▸ **Task directions**: Count the lines in the material below that contain the string "typed", and reply with that number alone.
□ □ □ □ □
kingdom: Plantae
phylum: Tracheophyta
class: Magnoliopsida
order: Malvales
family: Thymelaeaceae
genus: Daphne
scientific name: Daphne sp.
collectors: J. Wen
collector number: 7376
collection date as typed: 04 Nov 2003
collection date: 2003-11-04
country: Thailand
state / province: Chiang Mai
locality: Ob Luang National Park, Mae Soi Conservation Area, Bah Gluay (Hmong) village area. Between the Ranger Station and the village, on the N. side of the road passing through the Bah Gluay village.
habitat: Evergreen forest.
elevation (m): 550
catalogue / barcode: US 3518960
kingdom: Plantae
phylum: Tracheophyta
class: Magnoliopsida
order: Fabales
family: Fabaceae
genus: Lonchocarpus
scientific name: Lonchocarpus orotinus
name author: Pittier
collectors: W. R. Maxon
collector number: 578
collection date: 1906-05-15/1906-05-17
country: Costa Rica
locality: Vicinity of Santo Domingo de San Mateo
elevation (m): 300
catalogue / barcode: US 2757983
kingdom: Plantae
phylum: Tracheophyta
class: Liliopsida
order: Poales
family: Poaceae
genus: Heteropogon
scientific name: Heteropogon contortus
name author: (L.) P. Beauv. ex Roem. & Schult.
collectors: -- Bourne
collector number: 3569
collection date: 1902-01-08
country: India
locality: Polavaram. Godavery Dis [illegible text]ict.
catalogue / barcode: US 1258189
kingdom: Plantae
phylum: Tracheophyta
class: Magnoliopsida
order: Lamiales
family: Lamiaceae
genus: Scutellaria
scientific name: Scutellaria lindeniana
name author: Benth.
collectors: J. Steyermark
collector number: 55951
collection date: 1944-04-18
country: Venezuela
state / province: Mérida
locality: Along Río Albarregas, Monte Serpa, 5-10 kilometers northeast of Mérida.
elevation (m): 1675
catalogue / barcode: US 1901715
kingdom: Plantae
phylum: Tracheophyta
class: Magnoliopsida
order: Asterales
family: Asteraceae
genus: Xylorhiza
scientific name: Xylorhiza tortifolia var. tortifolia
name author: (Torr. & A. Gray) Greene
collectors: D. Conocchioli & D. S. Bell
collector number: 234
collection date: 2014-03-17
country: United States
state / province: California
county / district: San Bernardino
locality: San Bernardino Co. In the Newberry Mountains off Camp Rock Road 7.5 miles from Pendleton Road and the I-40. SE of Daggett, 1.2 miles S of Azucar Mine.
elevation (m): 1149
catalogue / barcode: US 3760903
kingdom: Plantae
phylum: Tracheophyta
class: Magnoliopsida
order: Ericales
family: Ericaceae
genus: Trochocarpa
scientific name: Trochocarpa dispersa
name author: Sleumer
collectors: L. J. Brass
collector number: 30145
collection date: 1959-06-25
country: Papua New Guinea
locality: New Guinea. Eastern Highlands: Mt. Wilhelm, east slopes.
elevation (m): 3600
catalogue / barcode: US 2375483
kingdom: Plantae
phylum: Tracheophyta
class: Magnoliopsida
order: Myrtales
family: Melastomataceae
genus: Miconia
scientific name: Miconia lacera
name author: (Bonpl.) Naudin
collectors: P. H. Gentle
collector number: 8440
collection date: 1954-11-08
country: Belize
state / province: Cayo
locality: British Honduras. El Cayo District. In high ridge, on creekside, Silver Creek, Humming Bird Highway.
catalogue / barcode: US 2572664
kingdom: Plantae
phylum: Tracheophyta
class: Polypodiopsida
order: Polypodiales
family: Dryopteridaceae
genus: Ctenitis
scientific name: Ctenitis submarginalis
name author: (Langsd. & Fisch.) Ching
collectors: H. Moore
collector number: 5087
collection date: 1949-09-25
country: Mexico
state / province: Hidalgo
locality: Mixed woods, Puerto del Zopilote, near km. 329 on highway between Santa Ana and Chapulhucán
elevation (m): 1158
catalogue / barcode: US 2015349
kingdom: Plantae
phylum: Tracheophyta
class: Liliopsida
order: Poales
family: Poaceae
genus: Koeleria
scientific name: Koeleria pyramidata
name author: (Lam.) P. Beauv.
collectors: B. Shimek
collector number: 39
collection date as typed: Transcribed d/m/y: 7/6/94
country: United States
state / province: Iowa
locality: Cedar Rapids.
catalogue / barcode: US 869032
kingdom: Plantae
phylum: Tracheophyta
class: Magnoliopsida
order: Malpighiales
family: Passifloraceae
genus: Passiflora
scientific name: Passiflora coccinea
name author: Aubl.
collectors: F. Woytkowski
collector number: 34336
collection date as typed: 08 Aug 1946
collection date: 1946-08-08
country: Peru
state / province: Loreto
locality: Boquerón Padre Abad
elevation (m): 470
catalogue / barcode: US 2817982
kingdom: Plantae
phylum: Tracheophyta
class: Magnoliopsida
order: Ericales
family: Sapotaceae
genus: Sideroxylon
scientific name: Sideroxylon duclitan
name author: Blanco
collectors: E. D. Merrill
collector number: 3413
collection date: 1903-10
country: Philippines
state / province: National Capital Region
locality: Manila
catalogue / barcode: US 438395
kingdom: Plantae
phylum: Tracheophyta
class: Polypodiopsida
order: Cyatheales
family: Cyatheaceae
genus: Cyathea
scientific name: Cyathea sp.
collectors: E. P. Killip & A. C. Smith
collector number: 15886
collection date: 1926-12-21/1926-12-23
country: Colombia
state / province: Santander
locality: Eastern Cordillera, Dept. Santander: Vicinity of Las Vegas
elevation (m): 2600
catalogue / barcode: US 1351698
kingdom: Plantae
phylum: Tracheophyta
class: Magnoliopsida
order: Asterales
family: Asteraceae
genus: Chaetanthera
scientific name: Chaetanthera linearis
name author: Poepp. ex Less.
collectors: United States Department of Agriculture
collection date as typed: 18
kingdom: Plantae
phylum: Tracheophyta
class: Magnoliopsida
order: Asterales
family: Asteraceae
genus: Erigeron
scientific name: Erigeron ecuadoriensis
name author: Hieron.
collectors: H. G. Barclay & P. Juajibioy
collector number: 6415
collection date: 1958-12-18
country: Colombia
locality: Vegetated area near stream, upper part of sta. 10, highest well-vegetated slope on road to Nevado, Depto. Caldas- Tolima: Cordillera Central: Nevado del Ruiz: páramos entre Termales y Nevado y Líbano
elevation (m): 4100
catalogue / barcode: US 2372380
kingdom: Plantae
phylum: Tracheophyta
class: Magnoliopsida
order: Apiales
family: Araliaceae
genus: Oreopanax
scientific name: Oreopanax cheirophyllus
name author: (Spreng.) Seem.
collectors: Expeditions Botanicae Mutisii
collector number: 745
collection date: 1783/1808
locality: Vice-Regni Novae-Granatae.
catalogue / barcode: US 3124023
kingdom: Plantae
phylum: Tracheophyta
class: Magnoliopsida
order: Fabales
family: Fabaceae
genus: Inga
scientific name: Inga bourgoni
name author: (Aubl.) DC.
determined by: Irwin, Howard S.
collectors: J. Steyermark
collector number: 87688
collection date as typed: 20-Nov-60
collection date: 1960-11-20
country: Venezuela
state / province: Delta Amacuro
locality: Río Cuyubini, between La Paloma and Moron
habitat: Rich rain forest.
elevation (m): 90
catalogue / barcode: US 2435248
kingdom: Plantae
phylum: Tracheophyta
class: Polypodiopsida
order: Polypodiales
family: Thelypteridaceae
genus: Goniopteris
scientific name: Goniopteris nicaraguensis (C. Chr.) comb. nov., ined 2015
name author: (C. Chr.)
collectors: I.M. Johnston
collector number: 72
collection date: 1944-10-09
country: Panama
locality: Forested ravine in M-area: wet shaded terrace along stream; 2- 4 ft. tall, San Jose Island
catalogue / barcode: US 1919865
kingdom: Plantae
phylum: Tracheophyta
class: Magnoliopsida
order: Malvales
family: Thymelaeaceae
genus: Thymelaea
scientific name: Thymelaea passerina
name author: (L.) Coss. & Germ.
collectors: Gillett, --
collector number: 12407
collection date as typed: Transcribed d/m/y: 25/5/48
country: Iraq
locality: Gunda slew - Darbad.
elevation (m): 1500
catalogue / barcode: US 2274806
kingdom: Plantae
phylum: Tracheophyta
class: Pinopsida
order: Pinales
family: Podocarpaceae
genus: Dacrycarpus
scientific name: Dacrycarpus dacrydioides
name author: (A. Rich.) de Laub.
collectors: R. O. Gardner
□ □ □ □ □
▸ **Solution to this problem**: 6